Economic expert Omran Al-Shaeibi an article saying: Social media platforms have circulated the letter sent by the Central Bank to the Audit Bureau based on the warning issued by the U.S. Federal Reserve to the Central Bank regarding subjecting its dollar-denominated transactions to review and auditing.

This notice signals a serious risk in the nature of the relationship between the Libyan banking sector and international financial institutions and requires dealing with it with utmost seriousness. This measure falls under the “de-risking” policy described by the Financial Action Task Force (FATF), where financial institutions terminate or restrict commercial relationships with clients or categories of clients to avoid risks instead of managing them, in line with FATF’s risk-based approach.

What is the significance of this measure and its implications?

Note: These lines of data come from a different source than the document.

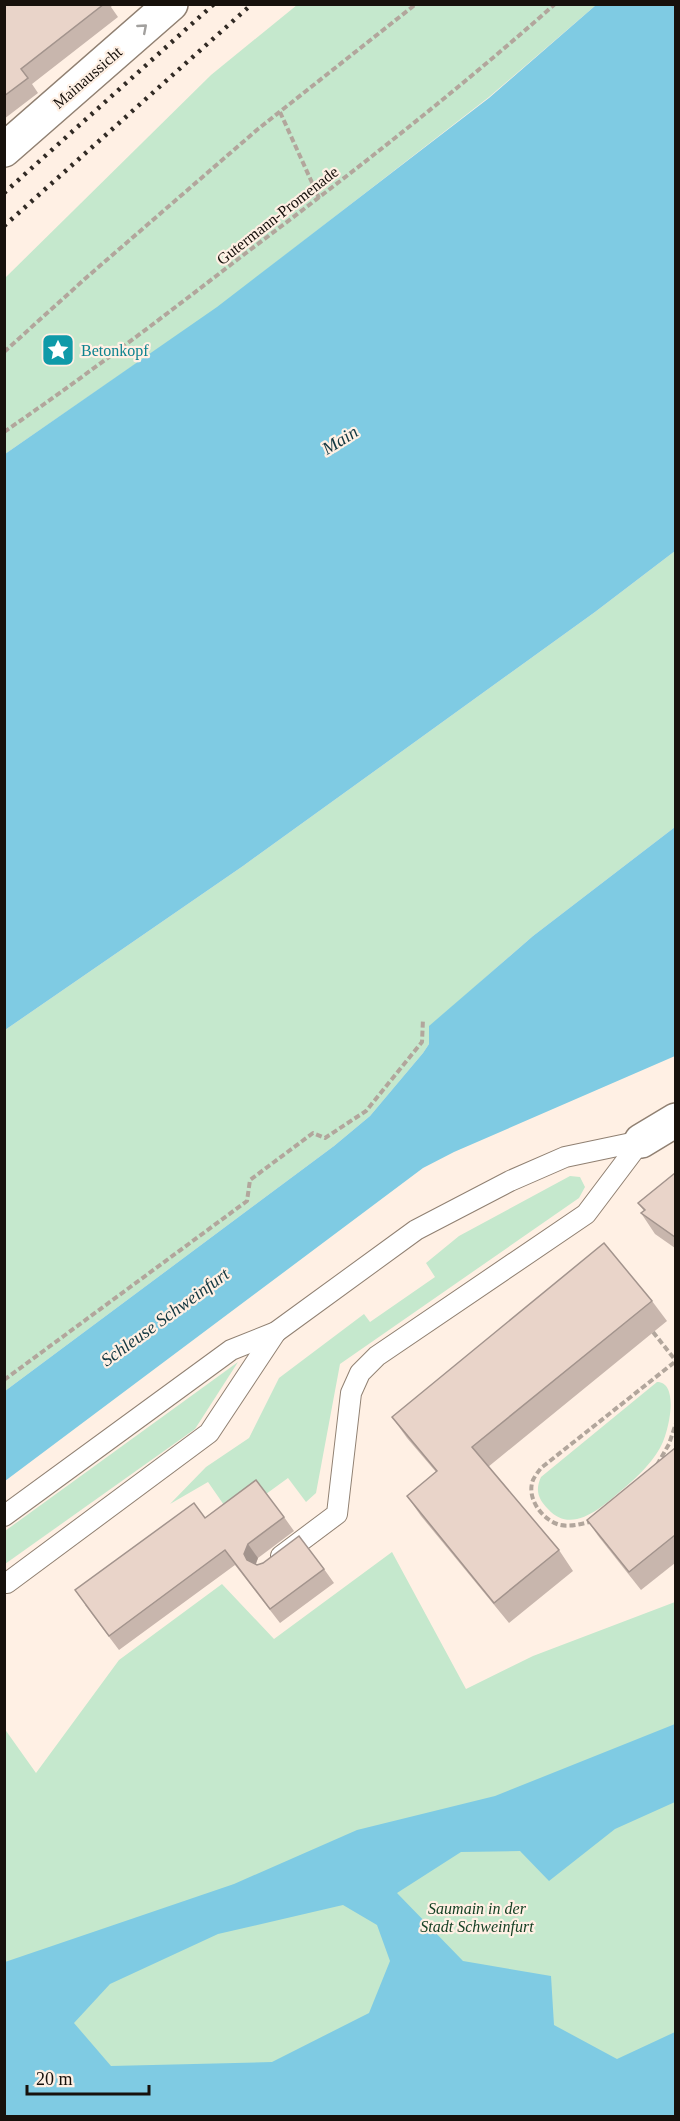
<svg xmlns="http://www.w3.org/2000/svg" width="680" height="2121" font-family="Georgia,serif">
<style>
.green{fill:#c5e8cd}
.water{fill:#7fcbe3;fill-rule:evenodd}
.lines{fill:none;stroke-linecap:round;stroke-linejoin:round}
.service-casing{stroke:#908072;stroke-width:22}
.minor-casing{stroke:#908072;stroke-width:36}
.path{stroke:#b2a69c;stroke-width:4;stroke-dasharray:6 3;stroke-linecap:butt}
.service{stroke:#fff;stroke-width:20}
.minor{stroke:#fff;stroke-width:33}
.rail{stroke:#312a24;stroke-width:4.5;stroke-dasharray:3 6;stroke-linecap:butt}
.wall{fill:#c8b6ad}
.shaded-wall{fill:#a3948d}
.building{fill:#e9d4c9;stroke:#a3948d;stroke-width:1.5}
.oneway{stroke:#a2a09e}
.labels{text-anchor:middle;stroke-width:4.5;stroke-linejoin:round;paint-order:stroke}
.street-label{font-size:16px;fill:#17110c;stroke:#fff0e4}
.culture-label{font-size:16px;fill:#0d838f;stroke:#fff0e4;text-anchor:start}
.park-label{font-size:16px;font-style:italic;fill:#164125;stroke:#fff0e4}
.water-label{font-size:18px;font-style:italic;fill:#123741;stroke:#fff0e4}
</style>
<rect width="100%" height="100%" fill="#fff0e4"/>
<g class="green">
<path d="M 297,5 L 596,5 L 489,97 L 217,308 L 5,454 L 5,278 L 211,75 Z"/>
<path d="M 675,551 L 675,827 L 533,936 L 430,1026 L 429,1044 L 423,1053 L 370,1116 L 334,1146 L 5,1391 L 5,1030 L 243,866 L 595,612 Z"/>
<path d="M 570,1176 L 580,1177 L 585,1187 L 579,1198 L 340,1364 L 316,1493 L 306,1502 L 288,1478 L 233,1518 L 208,1482 L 170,1504 L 206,1467 L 249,1438 L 279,1378 L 364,1314 L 370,1322 L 435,1277 L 426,1263 L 459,1236 Z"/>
<path d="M 238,1362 L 195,1429 L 5,1564 L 5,1531 Z"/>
<path d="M 657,1382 C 680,1382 669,1433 660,1448 C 650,1465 637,1477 623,1489 C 603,1506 572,1536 548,1509 C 538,1499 535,1490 541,1477 Z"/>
<path d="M 392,1552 L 466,1689 L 533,1656 L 675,1602 L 675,2116 L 5,2116 L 4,1728 L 36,1773 L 119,1660 L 222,1584 L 274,1639 Z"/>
</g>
<g class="water">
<path d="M 596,5 L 675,5 L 675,551 L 595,612 L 243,866 L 5,1030 L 5,454 L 217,307 L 489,98 Z"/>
<path d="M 675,827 L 675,1056 L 454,1152 L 423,1168 L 5,1481 L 5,1391 L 334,1146 L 370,1116 L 423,1053 L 429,1044 L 429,1026 L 533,936 Z"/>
<path d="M 675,1724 L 675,1802 L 615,1829 L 549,1881 L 520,1851 L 461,1852 L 397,1893 L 463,1961 L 551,1976 L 554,2025 L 617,2059 L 675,2032 L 675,2116 L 5,2116 L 5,1962 L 234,1884 L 357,1830 L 495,1796 ZM 343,1905 L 377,1925 L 390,1961 L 369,2013 L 272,2062 L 111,2066 L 74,2023 L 110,1984 L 218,1934 Z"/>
</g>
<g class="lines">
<g class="service-casing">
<g id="service">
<path d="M 4,1516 L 231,1350 L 276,1332 L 416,1230 L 510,1181 L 565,1157 L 641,1141"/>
<path d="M 281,1556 L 337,1514 L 351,1393 L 360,1373 L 377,1356 L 586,1214 L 641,1141"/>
<path d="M 7,1583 L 209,1433 L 276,1332"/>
</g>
</g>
<g class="minor-casing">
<g id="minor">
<path d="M 4,150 L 171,4"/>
<path d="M 641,1141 L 676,1120"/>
</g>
</g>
<g class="path">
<path d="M 280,112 L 319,198"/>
<path d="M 4,352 L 87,277 L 258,129 L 416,4"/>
<path d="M 4,432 C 87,375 167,314 246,253 C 352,173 456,92 555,4"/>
<path d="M 653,1332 L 676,1361"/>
<path d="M 4,1380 L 247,1201 L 250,1180 L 313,1133 L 325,1138 L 366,1111 L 422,1042 L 423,1019"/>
<path d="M 657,1465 L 669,1444 L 676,1423"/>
<path d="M 593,1521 C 582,1524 571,1527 560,1525 C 542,1520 526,1498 533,1480 C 535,1476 538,1472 541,1468 L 676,1361"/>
</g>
<use href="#service" class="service"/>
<use href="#minor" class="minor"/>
<g class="rail">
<path d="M 4,193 L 214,4"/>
<path d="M 4,226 L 252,4"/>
</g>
</g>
<g class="wall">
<path d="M 6,4 L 113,4 L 111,7 L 118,17 L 32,84 L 38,93 L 4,119 L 4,5 Z"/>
<path d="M 675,1173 L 675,1248 L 655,1234 L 641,1213 L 644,1211 L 638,1203 Z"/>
<path d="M 652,1301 L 667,1321 L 488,1467 L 559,1550 L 573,1571 L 509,1623 L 421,1516 L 407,1496 L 436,1472 L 407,1438 L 392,1417 Z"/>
<path d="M 675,1448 L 675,1563 L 641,1590 L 599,1537 L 587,1520 Z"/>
<path d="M 284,1517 L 294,1531 L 258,1558 L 256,1564 L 324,1569 L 334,1583 L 280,1623 L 235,1565 L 119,1650 L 85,1605 Z"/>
</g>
<path class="shaded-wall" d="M 248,1544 L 258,1558 L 254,1568 L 247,1560 L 244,1554 Z"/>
<g class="building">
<path d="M 6,4 L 104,4 L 21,69 L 28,78 L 4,96 L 4,5 Z"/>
<path d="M 675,1173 L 675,1237 L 641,1213 L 645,1210 L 638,1203 Z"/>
<path d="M 604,1243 L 652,1301 L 472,1447 L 559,1550 L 494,1603 L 407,1496 L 437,1471 L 392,1417 Z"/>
<path d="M 675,1448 L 675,1535 L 629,1572 L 587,1520 Z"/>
<path d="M 256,1480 L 284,1517 L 248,1544 L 244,1554 L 247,1560 L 257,1565 L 263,1563 L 299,1536 L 324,1569 L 270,1609 L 225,1550 L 109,1636 L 75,1590 L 194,1503 L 205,1518 Z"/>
</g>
<defs><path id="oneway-chevron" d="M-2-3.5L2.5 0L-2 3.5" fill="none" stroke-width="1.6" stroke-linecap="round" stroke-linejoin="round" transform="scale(1.5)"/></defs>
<use class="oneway" href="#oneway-chevron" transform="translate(143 28) rotate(-41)"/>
<defs>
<g id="sight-square" transform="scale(1.725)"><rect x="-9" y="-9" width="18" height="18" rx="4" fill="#0f9aa8" stroke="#fff0e4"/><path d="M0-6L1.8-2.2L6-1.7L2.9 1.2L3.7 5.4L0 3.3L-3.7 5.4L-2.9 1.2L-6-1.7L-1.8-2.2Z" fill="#fff"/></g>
</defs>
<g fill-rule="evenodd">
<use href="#sight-square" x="58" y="350"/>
</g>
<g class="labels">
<g class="street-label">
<text transform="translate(87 77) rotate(-41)" y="6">Mainaussicht</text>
<text transform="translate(277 215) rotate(-38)" y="6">Gutermann-Promenade</text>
</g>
<g class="culture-label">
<text x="81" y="356">Betonkopf</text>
</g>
<g class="park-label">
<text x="477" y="1914">Saumain in der<tspan x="477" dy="18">Stadt Schweinfurt</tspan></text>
</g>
<g class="water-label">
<text transform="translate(340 440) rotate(-32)" y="6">Main</text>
<text transform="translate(165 1317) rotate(-36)" y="6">Schleuse Schweinfurt</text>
</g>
</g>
<rect width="680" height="2121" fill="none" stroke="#17110c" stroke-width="12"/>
<path d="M27 2085v9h122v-9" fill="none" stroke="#17110c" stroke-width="3"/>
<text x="36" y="2085" font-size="18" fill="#17110c" stroke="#fff0e4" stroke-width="4.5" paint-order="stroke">20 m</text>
</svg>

Firstly, the loss of institutional trust, as this procedure expresses deep doubts from the Federal Reserve about the Central Bank of Libya’s ability to manage its financial operations in accordance with international standards, affecting the reputation of the Central Bank and consequently reducing international transactions.

Secondly, complicating international financial operations and subjecting them to rigorous reviews or involving a third party in auditing processes, as noted in the letter, which could lead to disruptions in critical financial operations such as collecting oil revenues or facilitating essential imports.

Thirdly, direct economic repercussions due to restrictions on dollar-denominated transactions that could result in delays in fulfilling the state’s external obligations, negatively affecting national economic stability and impacting the state’s ability to provide essential goods or maintain monetary stability.

The application of the “de-risking” policy by international financial institutions, according to the FATF, is not only related to risks of money laundering and terrorism financing but also reflects a comprehensive view of the concerned institution and its adherence to the forty international standards set by the FATF. This does not require formal justification, as it pertains to risk management based on internal evaluations.

The Central Bank must improve its procedures and prove its ability to adhere to international standards to regain the trust of correspondent institutions, prevent delays in international financial transactions, avoid disruptions in financial flows with the outside world, enhance anti-money laundering and terrorism financing measures, develop a robust system for implementing “Know Your Customer” procedures, raise transparency levels in managing financial operations, involve reputable and trusted financial institutions as third parties to manage risks, seek advisory support from international financial institutions to improve compliance standards, and work on a long-term strategy.

When the Central Bank was stormed in the past period through uncalculated methods, it prompted international institutions to take measures that will remain strict until confidence in the financial institutions of the Libyan state is renewed.

We also trust the new board of directors and the technical staff at the bank to overcome this obstacle successfully.